Hospital of the University of Pennsylvania, Philadelphia, PA, USA.

Objectives: Age greater than 80 has been identified as a risk factor for complications, including stroke and death, in patients undergoing carotid artery angioplasty and stenting (CAS). This study evaluates other potential predictors of perioperative complications in patients undergoing CAS.

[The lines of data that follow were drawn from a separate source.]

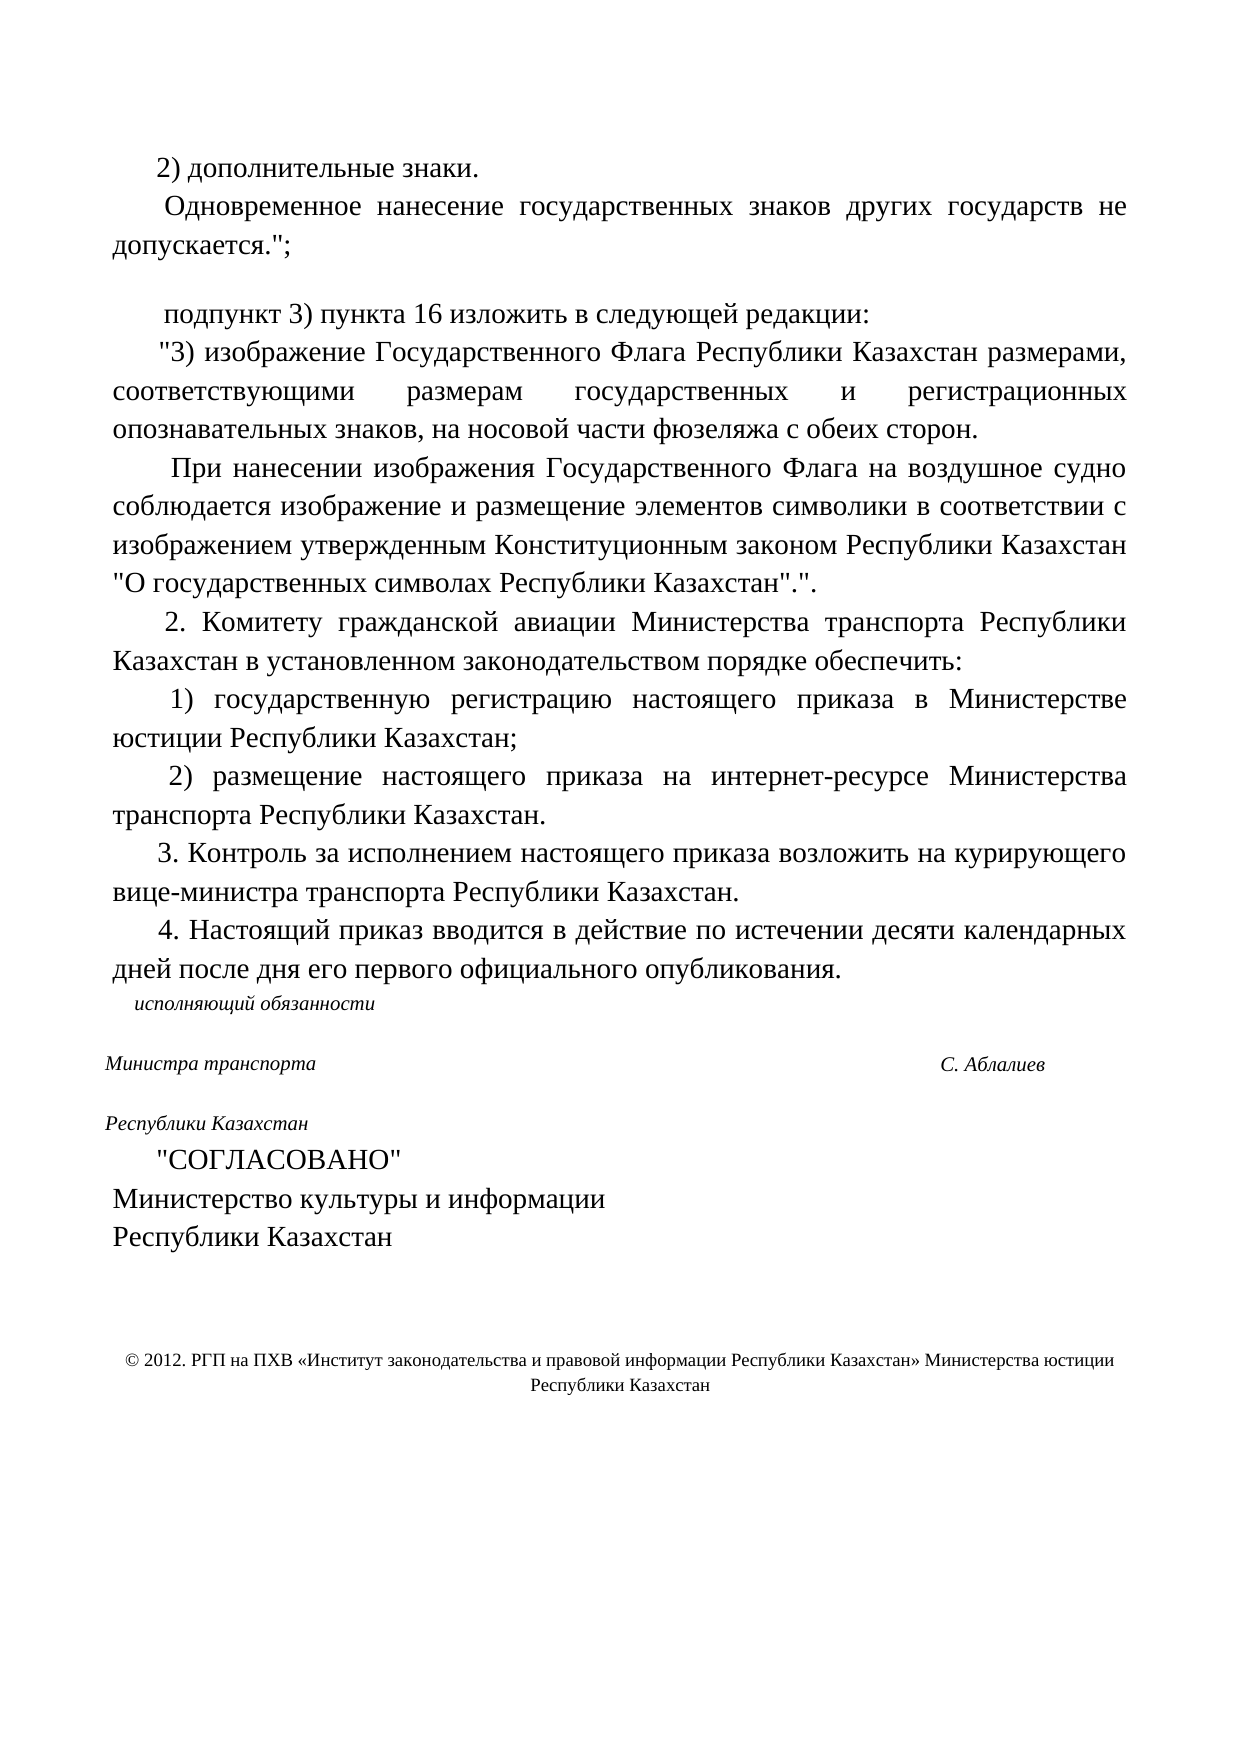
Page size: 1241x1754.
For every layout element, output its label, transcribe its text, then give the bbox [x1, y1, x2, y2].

text 3. Контроль за исполнением настоящего приказа возложить на курирующего вице-министра транспорта Республики Казахстан. [112, 835, 1128, 907]
text Одновременное нанесение государственных знаков других государств не допускается."; [112, 188, 1128, 261]
text подпункт 3) пункта 16 изложить в следующей редакции: [112, 296, 1128, 329]
text При нанесении изображения Государственного Флага на воздушное судно соблюдается изображение и размещение элементов символики в соответствии с изображением утвержденным Конституционным законом Республики Казахстан "О государственных символах Республики Казахстан".". [112, 450, 1128, 599]
table_header исполняющий обязанности Министра транспорта Республики Казахстан [101, 990, 939, 1142]
text Республики Казахстан [112, 1219, 1128, 1253]
text © 2012. РГП на ПХВ «Институт законодательства и правовой информации Республики Казахстан» Министерства юстиции Республики Казахстан [112, 1349, 1128, 1395]
text Министерство культуры и информации [112, 1181, 1128, 1214]
text 2) дополнительные знаки. [112, 150, 1128, 183]
text 1) государственную регистрацию настоящего приказа в Министерстве юстиции Республики Казахстан; [112, 681, 1128, 753]
text 2) размещение настоящего приказа на интернет-ресурсе Министерства транспорта Республики Казахстан. [112, 758, 1128, 830]
text "3) изображение Государственного Флага Республики Казахстан размерами, соответствующими размерам государственных и регистрационных опознавательных знаков, на носовой части фюзеляжа с обеих сторон. [112, 334, 1128, 445]
text 2. Комитету гражданской авиации Министерства транспорта Республики Казахстан в установленном законодательством порядке обеспечить: [112, 604, 1128, 676]
text 4. Настоящий приказ вводится в действие по истечении десяти календарных дней после дня его первого официального опубликования. [112, 912, 1128, 984]
text "СОГЛАСОВАНО" [112, 1142, 1128, 1176]
table_header С. Аблалиев [939, 990, 1240, 1142]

Methods: All cerebrovascular endovascular procedures performed by the vascular surgery division at our university hospital between July 2003 and December 2005 were retrospectively examined. During the course of 212 admissions, 198 patients underwent 215 procedures. Patient age, comorbidities, and admission status were analyzed as independent (predictor) variables. Complication rate, discharge disposition, and length of hospital stay were considered dependent (outcome) variables. Logistic regression and Fischer’s exact test or Student’s t-test were performed, as appropriate.
Results: Complications included major and minor stroke, myocardial infarction, femoral artery pseudoaneurysm, and death. The rates of perioperative major and minor stroke were 0.5% and 2.8%, respectively. Chronic renal insufficiency was a predictor of perioperative complications, including stroke: patients with serum creatinine greater than 1.3 mg/dL had a 37% complication rate and a 12% stroke rate, while those with normal renal function had a 13% complication rate (p=.003) and a 0.6% stroke rate (p=.002). Emergency admission predicted both extended hospital stay (p<.001) and requirement for further inpatient care in a rehabilitation or nursing facility (p=.007). There was no significant difference in complication rate or stroke rate between octogenarians and others.
Conclusions: This experience demonstrates that chronic renal insufficiency and emergent clinical setting are risk factors for patients undergoing CAS.